After reviewing this I realised I still have a few questions left regarding the topic.
Are there any characters that should be ‘left out’ for legitimate security purposes? This includes all characters, such as brackets, commas, apostrophes, and parentheses.
While on this subject, I admittedly don’t understand why admins seem to enjoy enforcing the “you can only use the alphabet, numbers, and spaces” rule. Does anything else have the potential to be a security flaw or break something I’m not aware of (even in ASCII)? As far as I’ve seen during my coding days there is absolutely no reason that any character should be barred from being in a username.
It are often exactly those characters which can be used to inject malicious code in your program. For example SQL injection (quotes, dashes, etc), XSS/CSRF (quotes, fish braces, etc) or even programming language injection when
eval() is used elsewhere in your code.
Those characters does usually not harm when you as being the developer sanitize the user-controlled input/output properly, i.e. everything which comes in with the HTTP request; the headers, parameters and body. E.g. parameterized queries or using
mysql_real_escape_string() when inlining them in a SQL query to prevent SQL injections and
htmlspecialchars() when inlining them in HTML to prevent XSS. But I can imagine that admins don’t trust all developers, so they add those restrictions.
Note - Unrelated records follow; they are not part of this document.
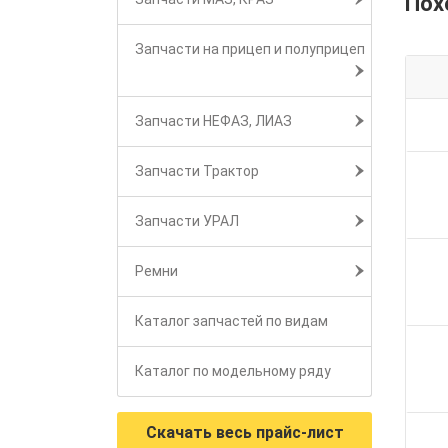
Пох
Запчасти на прицеп и полуприцеп
Запчасти НЕФАЗ, ЛИАЗ
Запчасти Трактор
Запчасти УРАЛ
Ремни
Каталог запчастей по видам
Каталог по модельному ряду
Скачать весь прайс-лист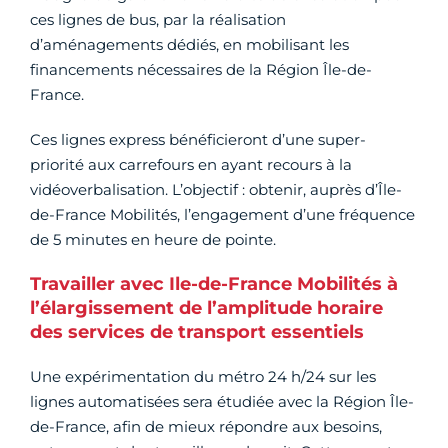
ces lignes de bus, par la réalisation
d’aménagements dédiés, en mobilisant les
financements nécessaires de la Région Île-de-
France.
Ces lignes express bénéficieront d’une super-
priorité aux carrefours en ayant recours à la
vidéoverbalisation. L’objectif : obtenir, auprès d’Île-
de-France Mobilités, l’engagement d’une fréquence
de 5 minutes en heure de pointe.
Travailler avec Ile-de-France Mobilités à
l’élargissement de l’amplitude horaire
des services de transport essentiels
Une expérimentation du métro 24 h/24 sur les
lignes automatisées sera étudiée avec la Région Île-
de-France, afin de mieux répondre aux besoins,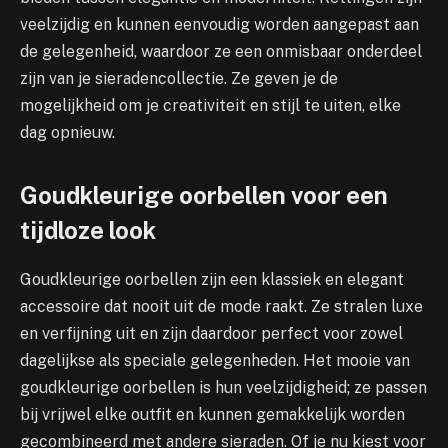
veelzijdig en kunnen eenvoudig worden aangepast aan
de gelegenheid, waardoor ze een onmisbaar onderdeel
zijn van je sieradencollectie. Ze geven je de
mogelijkheid om je creativiteit en stijl te uiten, elke
dag opnieuw.
Goudkleurige oorbellen voor een
tijdloze look
Goudkleurige oorbellen zijn een klassiek en elegant
accessoire dat nooit uit de mode raakt. Ze stralen luxe
en verfijning uit en zijn daardoor perfect voor zowel
dagelijkse als speciale gelegenheden. Het mooie van
goudkleurige oorbellen is hun veelzijdigheid; ze passen
bij vrijwel elke outfit en kunnen gemakkelijk worden
gecombineerd met andere sieraden. Of je nu kiest voor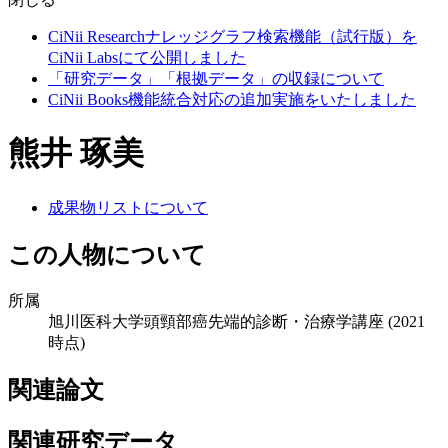
CiNii Researchナレッジグラフ検索機能（試行版）を
CiNii Labsにて公開しました
「研究データ」「根拠データ」の収録について
CiNii Books機能統合対応の追加実施をいたしました
熊井 琢美
成果物リストについて
この人物について
所属
旭川医科大学頭頸部癌先端的診断・治療学講座
(2021
時点)
関連論文
関連研究データ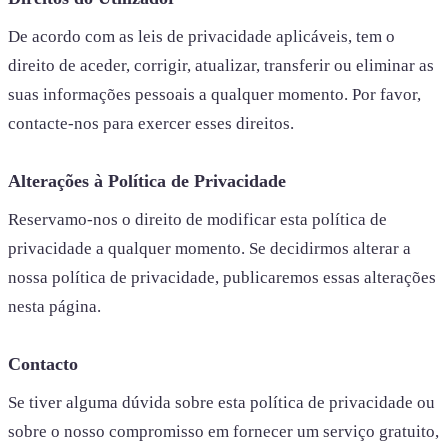
De acordo com as leis de privacidade aplicáveis, tem o
direito de aceder, corrigir, atualizar, transferir ou eliminar as
suas informações pessoais a qualquer momento. Por favor,
contacte-nos para exercer esses direitos.
Alterações à Política de Privacidade
Reservamo-nos o direito de modificar esta política de
privacidade a qualquer momento. Se decidirmos alterar a
nossa política de privacidade, publicaremos essas alterações
nesta página.
Contacto
Se tiver alguma dúvida sobre esta política de privacidade ou
sobre o nosso compromisso em fornecer um serviço gratuito,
There’s no security reason to not use certain characters. If you’re properly handling all input, it doesn’t make any difference whether you’re only handling alphanumeric characters or Chinese.
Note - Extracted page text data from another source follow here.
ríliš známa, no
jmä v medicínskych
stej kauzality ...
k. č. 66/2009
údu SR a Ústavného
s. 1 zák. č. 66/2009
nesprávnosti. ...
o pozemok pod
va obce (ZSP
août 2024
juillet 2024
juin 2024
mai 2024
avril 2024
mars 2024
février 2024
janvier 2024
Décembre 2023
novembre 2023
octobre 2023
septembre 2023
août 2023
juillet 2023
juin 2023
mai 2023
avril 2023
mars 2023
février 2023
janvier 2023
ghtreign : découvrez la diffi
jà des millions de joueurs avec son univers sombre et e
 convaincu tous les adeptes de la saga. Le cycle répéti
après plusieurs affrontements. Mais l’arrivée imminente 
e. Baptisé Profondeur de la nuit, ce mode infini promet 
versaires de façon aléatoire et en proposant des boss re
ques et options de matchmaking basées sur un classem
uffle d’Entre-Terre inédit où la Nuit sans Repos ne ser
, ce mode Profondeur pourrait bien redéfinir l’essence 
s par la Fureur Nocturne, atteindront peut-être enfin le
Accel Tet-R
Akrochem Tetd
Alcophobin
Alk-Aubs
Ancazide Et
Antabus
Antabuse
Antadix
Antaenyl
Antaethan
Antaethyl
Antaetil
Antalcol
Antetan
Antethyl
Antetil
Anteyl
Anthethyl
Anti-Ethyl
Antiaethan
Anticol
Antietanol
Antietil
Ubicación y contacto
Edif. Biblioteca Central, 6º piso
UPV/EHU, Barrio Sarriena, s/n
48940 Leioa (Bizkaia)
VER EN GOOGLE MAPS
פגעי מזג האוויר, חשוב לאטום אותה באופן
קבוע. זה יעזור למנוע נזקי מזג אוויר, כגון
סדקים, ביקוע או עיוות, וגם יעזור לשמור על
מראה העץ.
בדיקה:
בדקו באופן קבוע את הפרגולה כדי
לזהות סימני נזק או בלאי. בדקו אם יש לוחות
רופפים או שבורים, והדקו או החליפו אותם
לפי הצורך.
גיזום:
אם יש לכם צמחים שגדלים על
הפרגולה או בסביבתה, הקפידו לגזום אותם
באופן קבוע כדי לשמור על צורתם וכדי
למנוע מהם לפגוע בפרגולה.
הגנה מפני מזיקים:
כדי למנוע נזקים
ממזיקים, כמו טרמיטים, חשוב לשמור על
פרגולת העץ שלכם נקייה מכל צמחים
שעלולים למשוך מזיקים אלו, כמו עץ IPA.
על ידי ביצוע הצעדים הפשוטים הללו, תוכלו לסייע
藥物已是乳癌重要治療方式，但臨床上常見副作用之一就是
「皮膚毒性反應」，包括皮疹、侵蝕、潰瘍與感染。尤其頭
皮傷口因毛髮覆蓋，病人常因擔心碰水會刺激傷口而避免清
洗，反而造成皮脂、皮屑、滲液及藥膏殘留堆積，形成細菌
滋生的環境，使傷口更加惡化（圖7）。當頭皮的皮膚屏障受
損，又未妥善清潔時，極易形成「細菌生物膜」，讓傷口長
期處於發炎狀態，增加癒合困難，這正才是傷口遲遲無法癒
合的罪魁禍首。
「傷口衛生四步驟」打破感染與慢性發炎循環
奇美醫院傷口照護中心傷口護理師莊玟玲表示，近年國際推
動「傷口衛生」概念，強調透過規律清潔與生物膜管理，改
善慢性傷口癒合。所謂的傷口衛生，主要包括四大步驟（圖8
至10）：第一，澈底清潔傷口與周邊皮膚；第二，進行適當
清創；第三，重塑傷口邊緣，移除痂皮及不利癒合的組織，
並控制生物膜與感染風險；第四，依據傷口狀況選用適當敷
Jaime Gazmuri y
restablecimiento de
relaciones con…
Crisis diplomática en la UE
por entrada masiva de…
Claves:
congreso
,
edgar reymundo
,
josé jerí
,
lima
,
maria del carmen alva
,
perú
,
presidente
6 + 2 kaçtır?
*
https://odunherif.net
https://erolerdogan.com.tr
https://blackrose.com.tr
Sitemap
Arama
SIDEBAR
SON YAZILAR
It is easier to handle only alphnum usernames. You don’t need to think about ambiguity with collations in your database, encoding usernames in URLs and things like that. But again, if you’re properly handling it, there’s no technical reason against it.
For practical reasons passwords are often only alphanumeric. Most password inputs don’t accept IME input for example, so it’s almost impossible to have a Japanese password. There’s no security reason for disallowing non-alphanum characters though. On the contrary, the larger the usable alphabet, the better.
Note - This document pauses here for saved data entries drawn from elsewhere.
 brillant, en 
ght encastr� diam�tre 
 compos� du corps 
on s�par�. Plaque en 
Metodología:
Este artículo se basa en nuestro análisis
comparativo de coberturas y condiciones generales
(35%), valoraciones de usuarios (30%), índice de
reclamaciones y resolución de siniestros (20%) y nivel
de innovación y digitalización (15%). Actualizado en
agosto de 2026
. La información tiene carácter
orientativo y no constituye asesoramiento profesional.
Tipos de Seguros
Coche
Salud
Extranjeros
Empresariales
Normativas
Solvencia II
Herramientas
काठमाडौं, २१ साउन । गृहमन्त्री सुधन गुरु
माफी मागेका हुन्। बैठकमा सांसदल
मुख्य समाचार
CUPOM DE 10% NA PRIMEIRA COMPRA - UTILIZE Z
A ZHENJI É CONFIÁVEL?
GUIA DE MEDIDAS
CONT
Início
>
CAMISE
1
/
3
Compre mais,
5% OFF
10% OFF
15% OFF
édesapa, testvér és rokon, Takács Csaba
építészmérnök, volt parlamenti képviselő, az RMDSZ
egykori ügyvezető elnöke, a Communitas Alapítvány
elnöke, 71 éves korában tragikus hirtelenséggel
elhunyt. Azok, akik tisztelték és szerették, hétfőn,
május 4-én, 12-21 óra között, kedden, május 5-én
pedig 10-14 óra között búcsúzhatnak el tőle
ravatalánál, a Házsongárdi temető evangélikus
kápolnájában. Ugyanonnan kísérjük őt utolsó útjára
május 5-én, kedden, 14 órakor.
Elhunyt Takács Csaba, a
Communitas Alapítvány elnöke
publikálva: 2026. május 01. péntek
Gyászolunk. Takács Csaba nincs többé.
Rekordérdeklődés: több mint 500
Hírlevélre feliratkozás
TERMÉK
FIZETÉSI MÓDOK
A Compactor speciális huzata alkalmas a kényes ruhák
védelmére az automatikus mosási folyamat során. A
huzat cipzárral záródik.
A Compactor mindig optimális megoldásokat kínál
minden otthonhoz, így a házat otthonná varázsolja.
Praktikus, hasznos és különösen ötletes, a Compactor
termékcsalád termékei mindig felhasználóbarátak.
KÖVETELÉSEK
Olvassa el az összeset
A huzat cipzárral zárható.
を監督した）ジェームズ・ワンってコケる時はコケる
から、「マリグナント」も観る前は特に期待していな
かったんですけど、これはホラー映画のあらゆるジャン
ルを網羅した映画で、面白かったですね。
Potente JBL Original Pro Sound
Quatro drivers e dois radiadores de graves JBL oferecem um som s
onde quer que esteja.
If your application handles Unicode input properly throughout, I’d certainly allow non-ASCII characters in usernames and passwords, with a few caveats:
If you use HTTP Basic Authentication, you can’t properly support non-ASCII characters in usernames and passwords, because the process of passing those details involves an encode-to-bytes-in-base64 step that, currently, browsers don’t agree on:
- Safari uses ISO-8859-1, and breaks if there are any non-8859-1 characters present;
- Mozilla uses the low byte of each character encoded to UTF-16 code units (same as ISO-8859-1 for those characters);
- Opera and Chrome use UTF-8
- IE uses the ANSI code page on the system it’s installed on, which could be anything, but neever ISO-8859-1 or UTF-8. Characters that don’t fit the encoding are arbitrarily mangled.
“you can only use the alphabet, numbers, and spaces”
You get spaces? Luxury!
I don’t think there is a reason to not allow unicode in username. Passwords are different story, since you don’t usually see password when you type it into a form, allowing only ASCII makes sense to prevent possible confusion.
I think it makes sense to use email address as the login credential rather than requiring create a new username. Then user can select any nickname, using any unicode characters and have that nick displayed next to user’s posts and comments.
Isn’t this how it’s done on Facebook?
I think that most of the time when things (usernames or passwords) are being forced down to ASCII, it’s because someone is afraid that more complex character sets will cause breakage in some unknown component. Whether this fear is justified or not is case dependent, but trying to verify that your entire stack really does Unicode correctly in all cases might be difficult. It’s getting better every day, but you can still find problems with Unicode in some places.
I personally keep my usernames and passwords all ASCII, and I even try not to use too much punctuation. One reason is that some input devices (like some mobile phones) make it kind of difficult to get to some of the more esoteric characters. Another reason is that I’ve more than once encountered a system that had no restrictions on the password contents, but then screwed up if you actually used something other than a letter or number.
There is a risk involved if some parts of your program assume strings with different bytes are different, but other parts of the program would compare strings according to unicode semantics and think they’re the same.
For example filesystems on Mac OS X enforce uniform representation of Unicode characters, so two different filenames
Ą (‘A with ogonek’) and
̨ (latin A followed by ‘combining ogonek’) will refer to the same file.
Similarly one can produce invalid UTF-8 byte sequences where 1-byte codepoints are encoded usnig multiple bytes (called overlong sequences). If you normalize or reject UTF-8 input before processing it it’ll be safe, but e.g. if you use Unicode-ignorant programming language and Unicode-aware database these two will see different inputs.
So to avoid that:
You should filter UTF-8 input as early as possible. Reject invalid/overlong sequences.
When comparing Unicode stings always convert both sides of comparison to the same Unicode Normal Form. For usernames you might want NFKD to reduce amount of homograph attacks possible.